Qu'est-ce qui se passe en Belgique ?

Belgique : une tempête économique et politique s’abat sur le royaume

Le paysage politique et économique de la Belgique, souvent perçu comme un havre de stabilité au cœur de l’Europe, cache une réalité bien plus agitée. Ce petit royaume, voisin discret de la France, est réputé pour ses artistes, sa gastronomie et son humour bon enfant, mais rarement pour les inquiétudes qu’il suscite.

Pourtant, les mauvaises nouvelles s’enchaînent : records de faillites, blocages dans les rues et les aéroports, procédure pour déficit excessif, et une dette souveraine dégradée par les agences de notation.

Derrière les stéréotypes de bandes dessinées, de gaufres et de bières accompagnées de frites, la Belgique traverse une période de turbulences intenses, marquée par des tensions identitaires, une croissance fragile et un gouvernement instable.


 

Un pays fragmenté : trois régions, trois identités

La Belgique est une mosaïque complexe : une fédération composée de trois régions principales – la Flandre au nord, néerlandophone et économiquement dynamique ; la Wallonie au sud, francophone et plus dépendante des transferts fédéraux ; et Bruxelles, capitale cosmopolite et enclavée, majoritairement francophone mais bilingue. Ce modèle fédéral, une monarchie constitutionnelle parlementaire, est dirigé par un roi symbolique, Philippe, décrit comme discret et attaché à l’unité nationale. Géographiquement, elle représente un carrefour entre l’Europe germanique et romane, abritant le siège de l’Union européenne et de l’OTAN, symboles de sa « neutralité » historique.

Pourtant, les tensions entre Flamands et Wallons n’ont jamais été aussi vives. Le mot « sécession » est désormais prononcé ouvertement, particulièrement en Flandre, où le parti nationaliste N-VA, dirigé par Bart de Wever – aujourd’hui Premier ministre –, prône une plus grande autonomie. Des scénarios hypothétiques évoquent une partition : une Flandre indépendante, une Wallonie résiduelle potentiellement unie à Bruxelles sous un « Wal-Brux« , ou même un district européen pour la capitale. Une telle rupture entraînerait une redistribution chaotique de la dette et des ressources, avec des impacts comparables aux dissolutions post-yougoslaves, menaçant la stabilité de l’UE elle-même.

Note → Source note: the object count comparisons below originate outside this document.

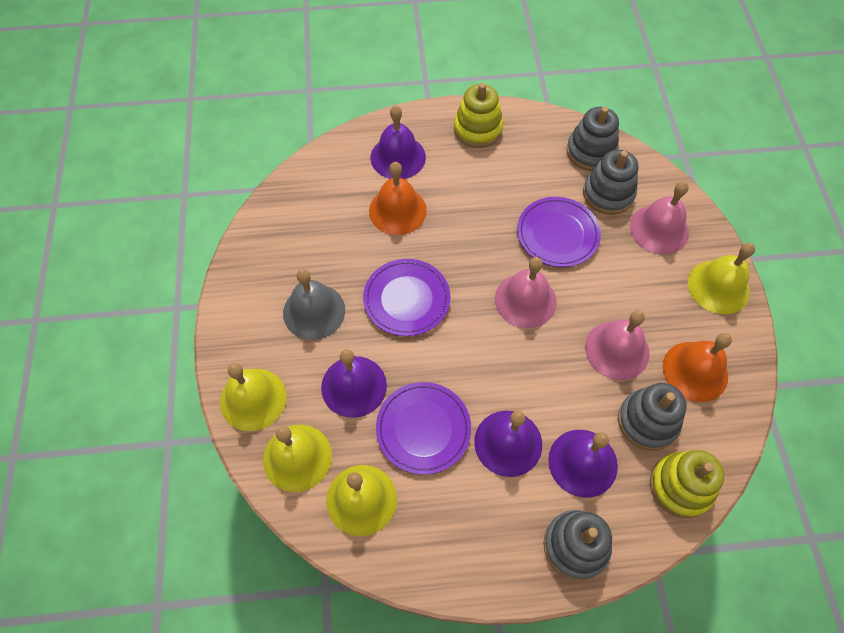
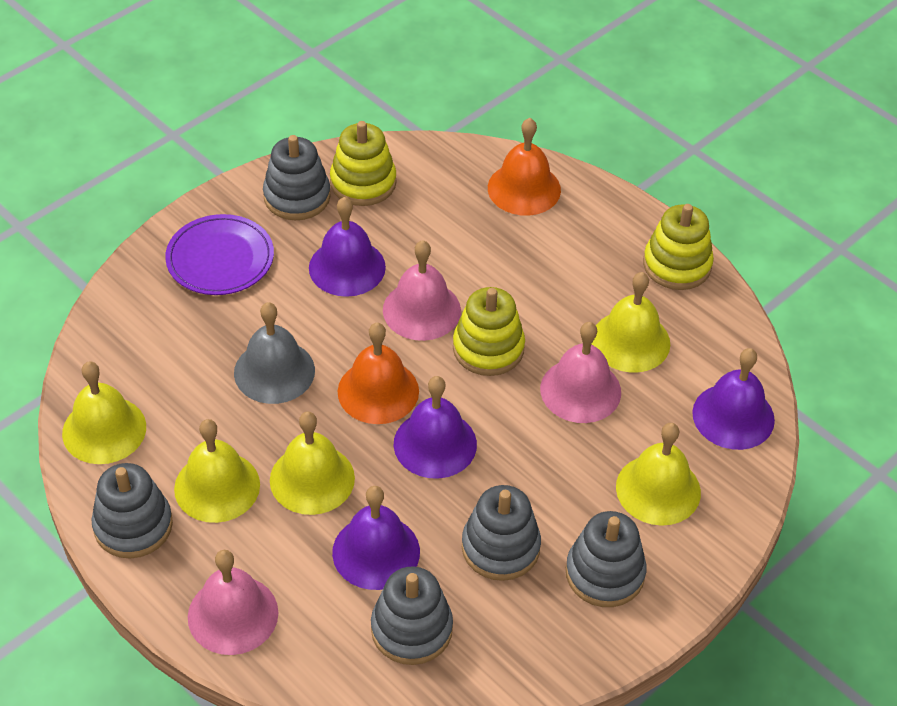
grey stacking toy: 4 -> 5
purple plate: 3 -> 1
yellow bell: 4 -> 5
yellow stacking toy: 2 -> 3

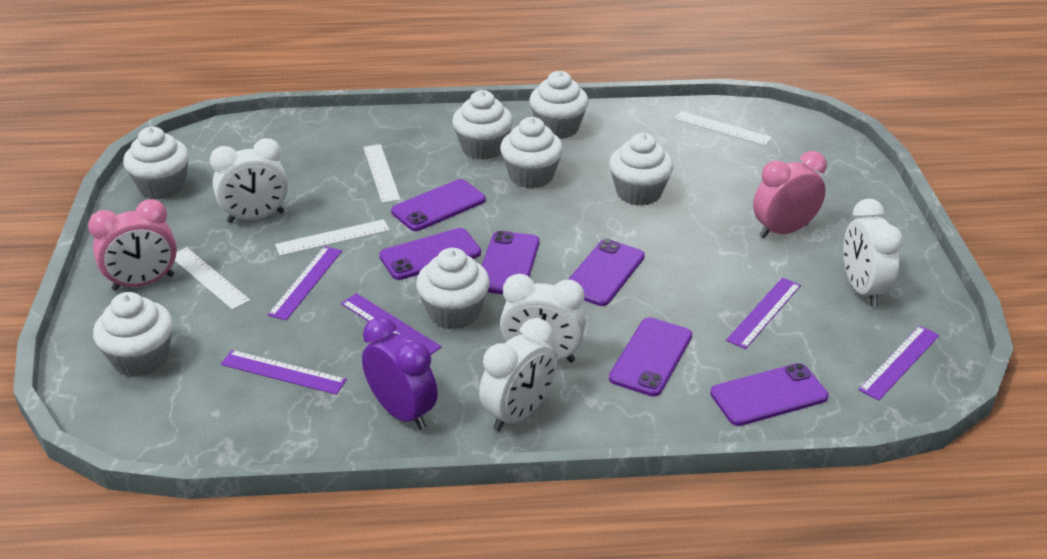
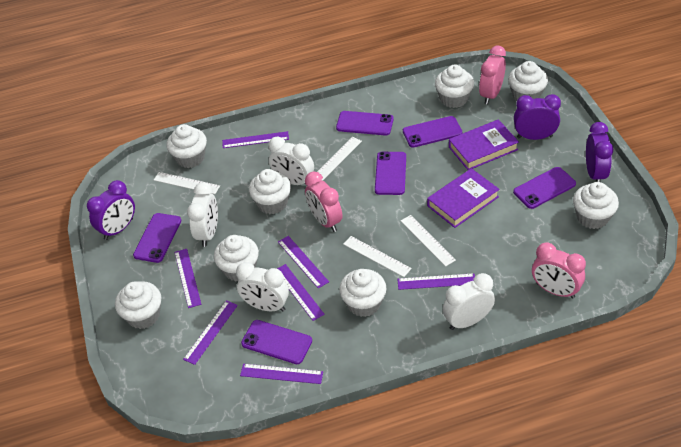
pink clock: 2 -> 3
purple book: 0 -> 2
purple clock: 1 -> 3
purple ruler: 5 -> 7
white cupcake: 7 -> 8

Un héritage industriel en péril

Historiquement, la Belgique a brillé comme une puissance industrielle. Au XIXe siècle, elle surpassait le Royaume-Uni en exportations de fonte et d’acier, grâce à ses ressources en charbon. Aujourd’hui, elle abrite des champions mondiaux comme AB InBev, le plus grand brasseur planétaire avec 56 milliards d’euros de ventes annuelles, ou des entreprises comme UCB (traitements contre l’épilepsie) et Solvay (chimie). Le port d’Anvers, deuxième d’Europe, reste un atout logistique majeur.

Malgré cela, l’économie belge affiche une croissance modeste de 1,3 % en 2025, avec un chômage historiquement bas, mais masque des fragilités profondes.

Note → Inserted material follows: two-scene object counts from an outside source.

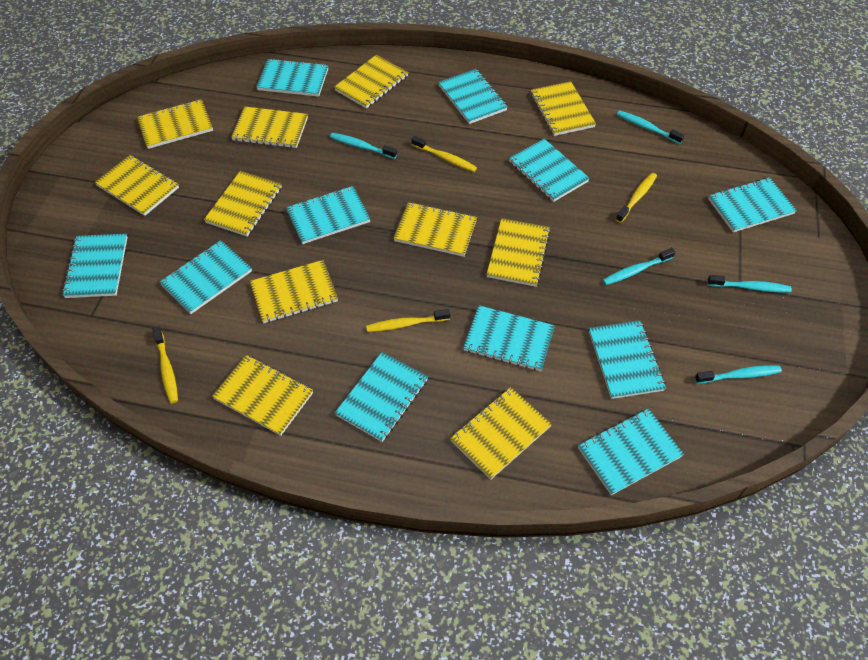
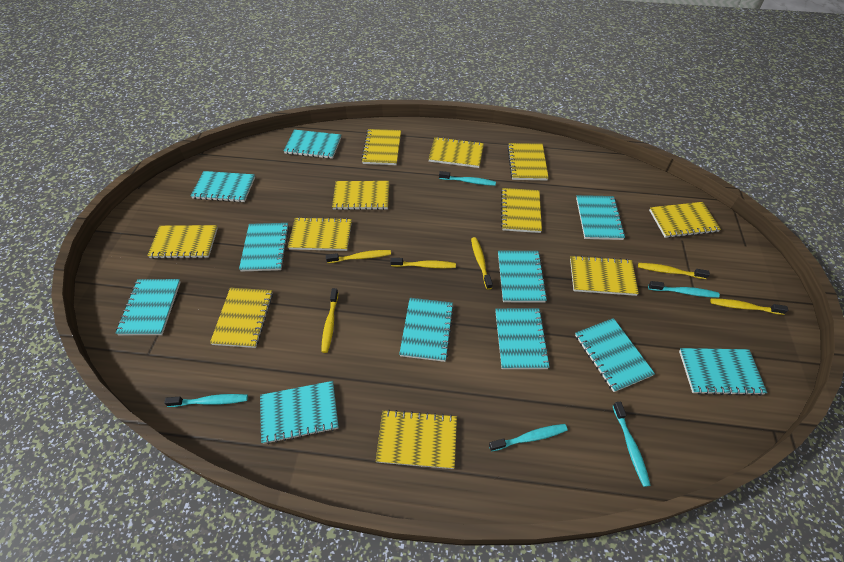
yellow toothbrush: 4 -> 6

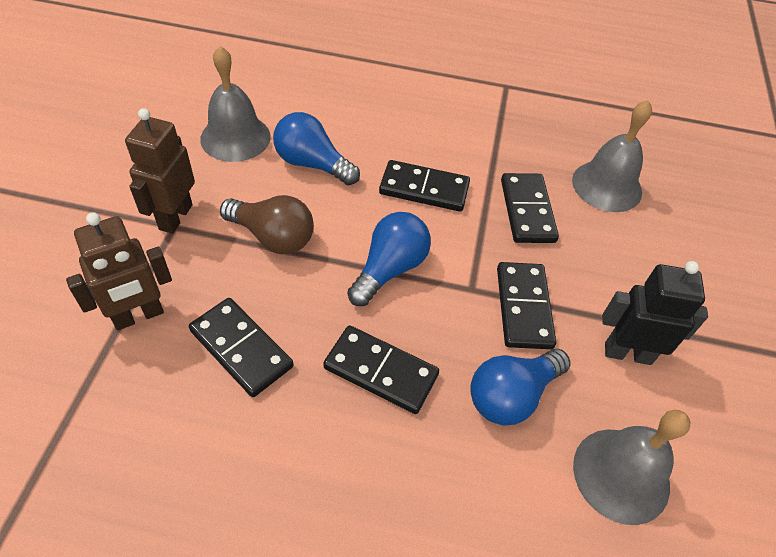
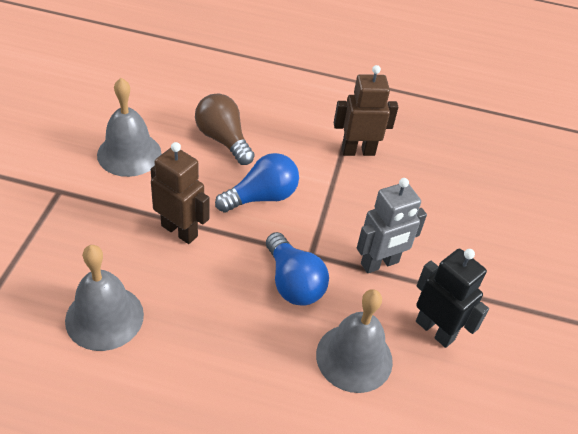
black domino: 5 -> 0
blue light bulb: 3 -> 2
grey robot: 0 -> 1

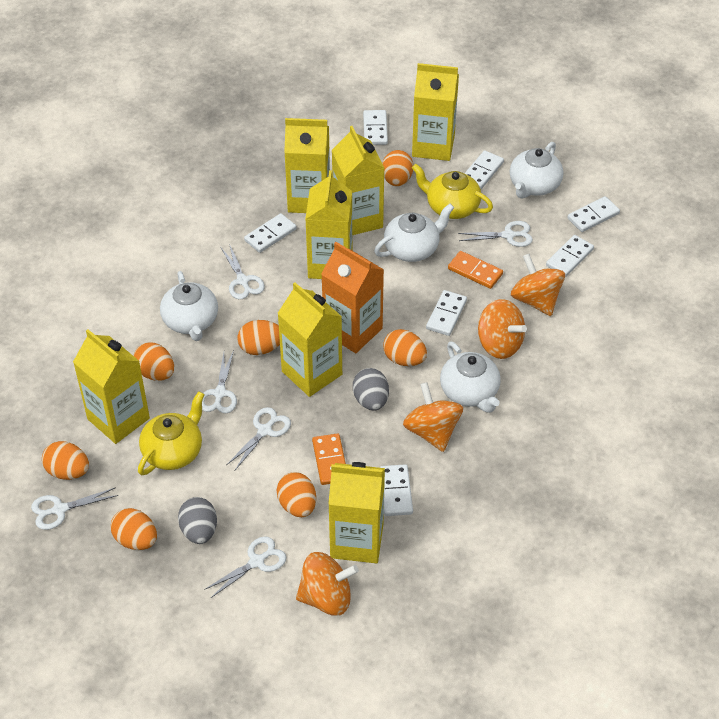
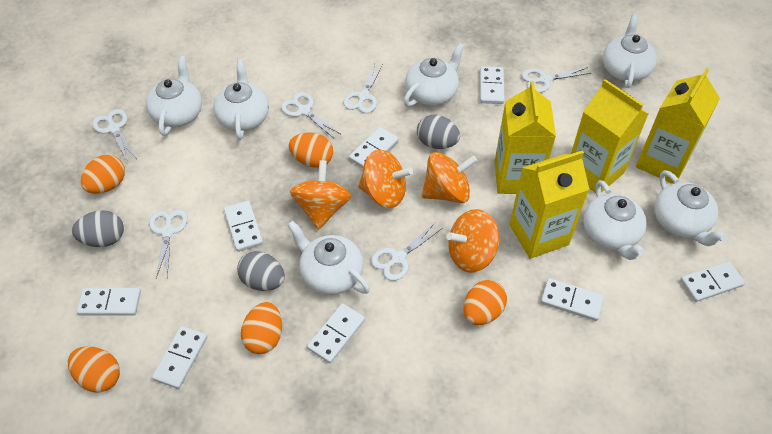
grey egg: 2 -> 3
orange carton: 1 -> 0
orange domino: 2 -> 0
orange egg: 7 -> 5
white domino: 7 -> 8
white teapot: 4 -> 7
yellow carton: 7 -> 4
yellow teapot: 2 -> 0

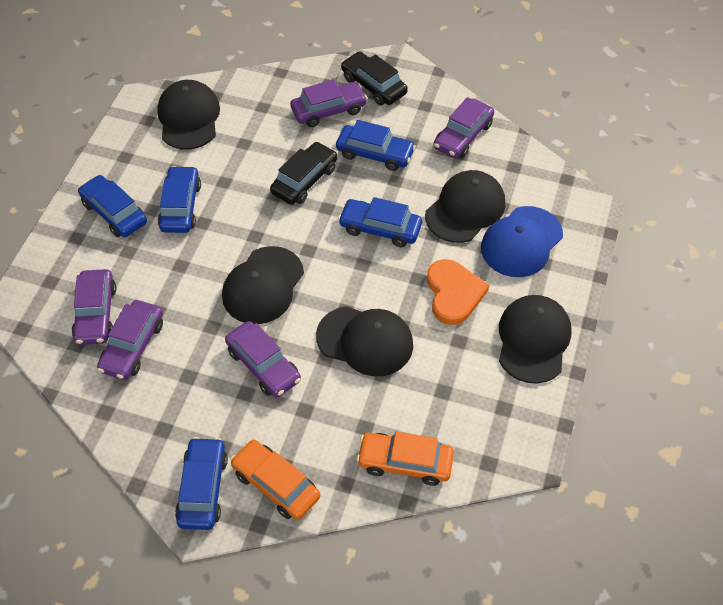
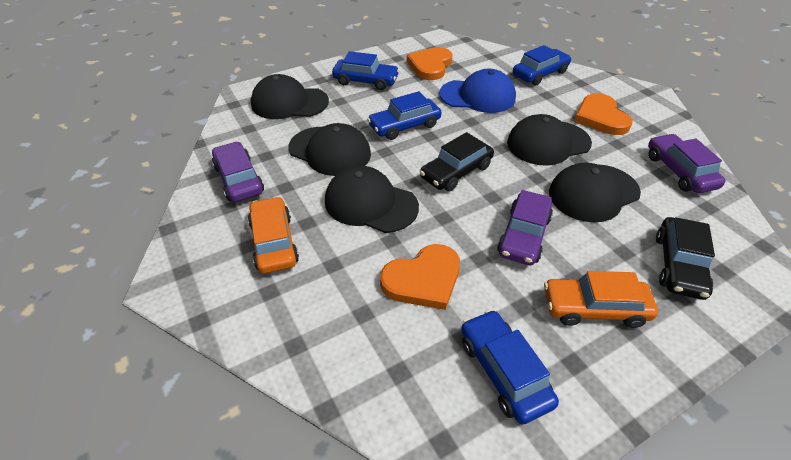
blue car: 5 -> 4
orange heart: 1 -> 3
purple car: 5 -> 3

Le pays commerce principalement avec ses voisins (France, Allemagne, Pays-Bas), rendant sa croissance vulnérable aux crises européennes comme la dette ou l’énergie. L’inflation érode le pouvoir d’achat, les salaires indexés augmentent les coûts du travail, et la dépendance aux énergies fossiles (62 % de la consommation) expose à l’instabilité géopolitique.


 

Une crise économique amplifiée par la dette

Les indicateurs alarmants s’accumulent : un record de faillites depuis cinq ans, des infrastructures vieillissantes et des investissements publics en retard. La dette publique flirte avec 106 % du PIB, et le déficit atteint 5,2 % en 2024, projeté à 5,5 % en 2025-2026. En juin 2025, Fitch a dégradé la note souveraine à A+, citant un déficit croissant et des préoccupations budgétaires persistantes. La Belgique est sous procédure de déficit excessif par la Commission européenne depuis juin 2024, exigeant des réformes pour ramener le déficit à 2,5 % d’ici 2026.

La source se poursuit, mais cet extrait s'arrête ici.